■ **What you will do**: Return exactly the lines of the records below, starting at the line that contains "FIGURE 3 | Number" and ending at the line that contains "FIGURE 15 |", with both of those lines kept.

*** Opening Source records ***

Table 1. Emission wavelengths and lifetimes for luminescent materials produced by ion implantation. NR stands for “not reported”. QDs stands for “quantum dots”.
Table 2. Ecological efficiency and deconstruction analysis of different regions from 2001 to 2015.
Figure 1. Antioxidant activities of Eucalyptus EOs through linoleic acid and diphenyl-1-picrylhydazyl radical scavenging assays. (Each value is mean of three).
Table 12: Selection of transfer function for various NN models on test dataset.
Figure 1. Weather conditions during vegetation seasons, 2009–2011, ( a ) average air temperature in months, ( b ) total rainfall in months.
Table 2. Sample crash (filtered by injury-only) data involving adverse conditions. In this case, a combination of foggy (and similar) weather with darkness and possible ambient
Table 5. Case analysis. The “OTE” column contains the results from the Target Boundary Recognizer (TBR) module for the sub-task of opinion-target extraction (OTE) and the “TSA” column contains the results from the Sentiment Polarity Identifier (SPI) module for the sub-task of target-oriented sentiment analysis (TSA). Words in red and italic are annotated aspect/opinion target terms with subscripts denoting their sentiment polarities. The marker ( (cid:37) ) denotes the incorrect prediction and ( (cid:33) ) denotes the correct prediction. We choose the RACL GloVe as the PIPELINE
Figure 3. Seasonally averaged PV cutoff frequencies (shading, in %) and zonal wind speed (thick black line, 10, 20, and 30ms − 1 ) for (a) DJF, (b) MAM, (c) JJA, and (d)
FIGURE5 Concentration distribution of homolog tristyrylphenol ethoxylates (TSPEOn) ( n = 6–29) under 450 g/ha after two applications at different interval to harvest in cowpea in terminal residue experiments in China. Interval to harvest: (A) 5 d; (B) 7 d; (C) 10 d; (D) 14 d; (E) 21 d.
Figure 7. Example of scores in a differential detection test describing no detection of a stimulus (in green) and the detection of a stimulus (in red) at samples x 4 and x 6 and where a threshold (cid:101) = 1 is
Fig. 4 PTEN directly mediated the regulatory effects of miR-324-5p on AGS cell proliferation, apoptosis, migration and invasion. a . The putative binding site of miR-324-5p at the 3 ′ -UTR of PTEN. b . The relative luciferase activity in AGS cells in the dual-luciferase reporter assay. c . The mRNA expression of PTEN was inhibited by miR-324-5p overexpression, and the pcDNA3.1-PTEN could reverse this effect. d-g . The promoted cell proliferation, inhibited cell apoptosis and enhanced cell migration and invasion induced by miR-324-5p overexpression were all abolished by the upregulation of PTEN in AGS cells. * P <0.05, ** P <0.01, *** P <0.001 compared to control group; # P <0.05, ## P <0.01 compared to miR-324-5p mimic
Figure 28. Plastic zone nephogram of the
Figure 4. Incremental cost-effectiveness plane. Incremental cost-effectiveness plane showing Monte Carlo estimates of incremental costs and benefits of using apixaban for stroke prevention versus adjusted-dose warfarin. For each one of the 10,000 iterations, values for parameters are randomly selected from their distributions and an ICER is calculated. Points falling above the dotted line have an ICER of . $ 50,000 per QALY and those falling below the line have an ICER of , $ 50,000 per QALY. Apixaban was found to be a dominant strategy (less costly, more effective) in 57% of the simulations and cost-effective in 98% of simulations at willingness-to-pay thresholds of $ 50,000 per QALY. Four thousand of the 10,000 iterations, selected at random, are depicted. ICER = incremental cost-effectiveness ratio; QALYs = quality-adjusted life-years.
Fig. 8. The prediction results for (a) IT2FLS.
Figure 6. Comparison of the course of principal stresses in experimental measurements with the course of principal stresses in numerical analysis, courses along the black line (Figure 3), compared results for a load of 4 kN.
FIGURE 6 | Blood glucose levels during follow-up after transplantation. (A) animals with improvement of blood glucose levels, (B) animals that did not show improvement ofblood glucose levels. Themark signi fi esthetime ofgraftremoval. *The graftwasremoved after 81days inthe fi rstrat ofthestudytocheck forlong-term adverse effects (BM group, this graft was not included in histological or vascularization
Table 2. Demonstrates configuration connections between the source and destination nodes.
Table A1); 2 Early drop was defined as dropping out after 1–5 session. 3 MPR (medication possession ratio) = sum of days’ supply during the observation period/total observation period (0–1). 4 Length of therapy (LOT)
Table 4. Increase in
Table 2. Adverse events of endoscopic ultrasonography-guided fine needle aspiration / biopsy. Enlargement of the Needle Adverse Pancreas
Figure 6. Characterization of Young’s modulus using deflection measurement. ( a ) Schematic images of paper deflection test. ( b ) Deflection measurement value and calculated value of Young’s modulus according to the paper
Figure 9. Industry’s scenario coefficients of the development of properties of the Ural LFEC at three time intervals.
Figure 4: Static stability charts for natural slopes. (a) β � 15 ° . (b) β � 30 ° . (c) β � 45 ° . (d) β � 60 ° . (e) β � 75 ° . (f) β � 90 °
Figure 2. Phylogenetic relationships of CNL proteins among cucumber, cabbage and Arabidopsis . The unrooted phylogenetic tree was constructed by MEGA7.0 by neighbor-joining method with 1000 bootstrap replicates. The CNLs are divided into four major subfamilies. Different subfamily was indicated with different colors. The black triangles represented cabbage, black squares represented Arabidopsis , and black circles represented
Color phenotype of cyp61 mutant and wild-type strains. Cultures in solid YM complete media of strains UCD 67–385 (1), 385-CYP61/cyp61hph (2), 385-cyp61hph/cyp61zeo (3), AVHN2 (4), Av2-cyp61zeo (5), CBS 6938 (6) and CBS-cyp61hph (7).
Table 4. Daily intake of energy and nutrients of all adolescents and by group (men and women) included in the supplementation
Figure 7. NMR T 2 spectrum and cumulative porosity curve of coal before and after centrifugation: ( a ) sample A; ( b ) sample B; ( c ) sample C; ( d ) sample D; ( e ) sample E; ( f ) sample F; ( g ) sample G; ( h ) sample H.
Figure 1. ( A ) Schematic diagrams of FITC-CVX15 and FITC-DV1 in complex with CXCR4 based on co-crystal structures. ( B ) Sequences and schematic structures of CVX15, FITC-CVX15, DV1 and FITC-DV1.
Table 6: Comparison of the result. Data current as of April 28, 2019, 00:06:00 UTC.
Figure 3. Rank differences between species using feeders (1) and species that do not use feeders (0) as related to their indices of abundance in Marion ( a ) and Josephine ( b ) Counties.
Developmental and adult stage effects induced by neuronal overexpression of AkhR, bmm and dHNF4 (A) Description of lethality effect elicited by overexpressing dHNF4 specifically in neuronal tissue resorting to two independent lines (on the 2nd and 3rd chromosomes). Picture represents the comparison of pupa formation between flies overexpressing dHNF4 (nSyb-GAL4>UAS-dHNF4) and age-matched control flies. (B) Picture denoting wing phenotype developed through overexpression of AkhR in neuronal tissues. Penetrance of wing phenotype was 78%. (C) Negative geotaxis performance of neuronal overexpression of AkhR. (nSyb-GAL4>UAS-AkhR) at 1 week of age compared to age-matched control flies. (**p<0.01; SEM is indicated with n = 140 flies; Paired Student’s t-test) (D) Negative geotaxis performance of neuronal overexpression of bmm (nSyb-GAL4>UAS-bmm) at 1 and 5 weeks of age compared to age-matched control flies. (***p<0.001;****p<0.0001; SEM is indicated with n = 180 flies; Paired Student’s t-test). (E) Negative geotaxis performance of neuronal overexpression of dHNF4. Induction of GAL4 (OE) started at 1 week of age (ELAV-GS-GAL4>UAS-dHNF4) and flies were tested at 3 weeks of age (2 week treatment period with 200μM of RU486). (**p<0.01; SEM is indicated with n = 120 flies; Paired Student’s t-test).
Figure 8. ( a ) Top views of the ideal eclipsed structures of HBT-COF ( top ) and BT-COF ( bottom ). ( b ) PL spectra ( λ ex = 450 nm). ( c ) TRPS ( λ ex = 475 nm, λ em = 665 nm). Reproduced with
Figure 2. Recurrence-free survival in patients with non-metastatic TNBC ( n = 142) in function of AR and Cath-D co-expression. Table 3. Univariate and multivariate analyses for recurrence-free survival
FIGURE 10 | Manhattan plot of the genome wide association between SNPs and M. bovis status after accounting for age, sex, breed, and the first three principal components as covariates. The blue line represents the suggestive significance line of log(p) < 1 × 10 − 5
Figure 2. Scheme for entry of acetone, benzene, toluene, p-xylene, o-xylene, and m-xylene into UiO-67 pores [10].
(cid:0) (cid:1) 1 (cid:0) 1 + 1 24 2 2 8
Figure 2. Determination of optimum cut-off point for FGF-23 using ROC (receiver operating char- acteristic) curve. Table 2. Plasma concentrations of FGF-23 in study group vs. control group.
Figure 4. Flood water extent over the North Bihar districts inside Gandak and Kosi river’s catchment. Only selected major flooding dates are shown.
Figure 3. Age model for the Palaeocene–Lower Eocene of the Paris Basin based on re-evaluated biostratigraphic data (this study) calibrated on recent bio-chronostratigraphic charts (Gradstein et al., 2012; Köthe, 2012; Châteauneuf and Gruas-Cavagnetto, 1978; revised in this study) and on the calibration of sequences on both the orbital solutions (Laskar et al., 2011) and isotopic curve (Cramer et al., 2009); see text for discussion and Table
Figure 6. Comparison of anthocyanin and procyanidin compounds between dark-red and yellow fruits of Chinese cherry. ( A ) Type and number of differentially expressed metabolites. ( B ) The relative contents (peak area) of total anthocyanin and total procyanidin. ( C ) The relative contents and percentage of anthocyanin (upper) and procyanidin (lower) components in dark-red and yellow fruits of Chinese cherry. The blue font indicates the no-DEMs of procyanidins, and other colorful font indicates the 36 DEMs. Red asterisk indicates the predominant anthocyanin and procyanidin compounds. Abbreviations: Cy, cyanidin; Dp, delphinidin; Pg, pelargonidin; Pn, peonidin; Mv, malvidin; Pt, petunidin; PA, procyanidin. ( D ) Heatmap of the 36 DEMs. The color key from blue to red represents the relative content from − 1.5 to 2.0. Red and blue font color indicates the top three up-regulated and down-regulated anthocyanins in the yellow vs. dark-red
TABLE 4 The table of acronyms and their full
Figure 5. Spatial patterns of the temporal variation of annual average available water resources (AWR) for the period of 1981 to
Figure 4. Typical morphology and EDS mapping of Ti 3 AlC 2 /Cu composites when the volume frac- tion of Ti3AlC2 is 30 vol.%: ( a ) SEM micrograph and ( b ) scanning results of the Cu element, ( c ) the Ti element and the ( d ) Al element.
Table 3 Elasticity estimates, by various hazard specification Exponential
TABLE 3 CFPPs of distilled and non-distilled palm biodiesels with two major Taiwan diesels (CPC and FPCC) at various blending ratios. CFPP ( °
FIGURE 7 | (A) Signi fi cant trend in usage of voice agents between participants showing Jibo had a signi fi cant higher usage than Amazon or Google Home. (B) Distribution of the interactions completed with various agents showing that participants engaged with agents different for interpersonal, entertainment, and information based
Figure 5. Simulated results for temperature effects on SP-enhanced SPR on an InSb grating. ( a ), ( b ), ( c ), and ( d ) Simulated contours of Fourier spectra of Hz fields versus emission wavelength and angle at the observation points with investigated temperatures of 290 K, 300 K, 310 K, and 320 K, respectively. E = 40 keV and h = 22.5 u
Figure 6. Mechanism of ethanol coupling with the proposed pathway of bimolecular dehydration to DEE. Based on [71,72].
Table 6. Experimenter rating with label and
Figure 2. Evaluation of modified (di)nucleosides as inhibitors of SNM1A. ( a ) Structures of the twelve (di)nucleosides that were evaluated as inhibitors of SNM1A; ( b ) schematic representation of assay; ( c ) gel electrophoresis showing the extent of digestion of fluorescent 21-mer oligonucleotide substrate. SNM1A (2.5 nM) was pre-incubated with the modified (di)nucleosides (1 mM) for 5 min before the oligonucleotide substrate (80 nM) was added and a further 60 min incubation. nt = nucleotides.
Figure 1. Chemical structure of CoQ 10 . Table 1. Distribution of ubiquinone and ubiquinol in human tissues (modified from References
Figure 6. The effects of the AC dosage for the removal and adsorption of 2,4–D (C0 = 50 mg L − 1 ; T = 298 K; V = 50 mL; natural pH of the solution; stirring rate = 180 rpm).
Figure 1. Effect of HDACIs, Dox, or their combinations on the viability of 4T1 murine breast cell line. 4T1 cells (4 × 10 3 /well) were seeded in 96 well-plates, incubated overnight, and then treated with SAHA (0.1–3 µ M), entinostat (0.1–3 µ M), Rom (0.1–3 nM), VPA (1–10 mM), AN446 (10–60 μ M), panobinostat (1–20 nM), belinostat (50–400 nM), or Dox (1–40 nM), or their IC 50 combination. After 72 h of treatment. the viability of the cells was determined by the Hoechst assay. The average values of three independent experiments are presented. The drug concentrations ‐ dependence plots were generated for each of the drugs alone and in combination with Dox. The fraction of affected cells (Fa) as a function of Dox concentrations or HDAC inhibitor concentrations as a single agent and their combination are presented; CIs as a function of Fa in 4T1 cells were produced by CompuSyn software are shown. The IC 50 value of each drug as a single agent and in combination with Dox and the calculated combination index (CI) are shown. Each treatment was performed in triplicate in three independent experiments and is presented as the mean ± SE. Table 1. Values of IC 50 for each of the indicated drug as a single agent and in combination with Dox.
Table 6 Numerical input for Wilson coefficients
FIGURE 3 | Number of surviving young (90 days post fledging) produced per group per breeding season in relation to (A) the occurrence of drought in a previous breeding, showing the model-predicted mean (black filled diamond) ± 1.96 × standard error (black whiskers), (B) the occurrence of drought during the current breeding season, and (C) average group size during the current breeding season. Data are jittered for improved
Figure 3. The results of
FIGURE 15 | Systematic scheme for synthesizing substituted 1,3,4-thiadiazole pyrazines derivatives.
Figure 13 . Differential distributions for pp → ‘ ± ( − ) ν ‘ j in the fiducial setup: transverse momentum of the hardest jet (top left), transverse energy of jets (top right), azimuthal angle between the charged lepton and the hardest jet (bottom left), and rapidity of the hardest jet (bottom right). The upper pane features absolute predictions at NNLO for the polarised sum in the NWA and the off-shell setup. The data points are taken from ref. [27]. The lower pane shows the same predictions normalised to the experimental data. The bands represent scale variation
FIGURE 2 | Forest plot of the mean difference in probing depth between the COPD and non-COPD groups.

*** Closing Source records ***

■ **Task output**:
FIGURE 3 | Number of surviving young (90 days post fledging) produced per group per breeding season in relation to (A) the occurrence of drought in a previous breeding, showing the model-predicted mean (black filled diamond) ± 1.96 × standard error (black whiskers), (B) the occurrence of drought during the current breeding season, and (C) average group size during the current breeding season. Data are jittered for improved
Figure 3. The results of
FIGURE 15 | Systematic scheme for synthesizing substituted 1,3,4-thiadiazole pyrazines derivatives.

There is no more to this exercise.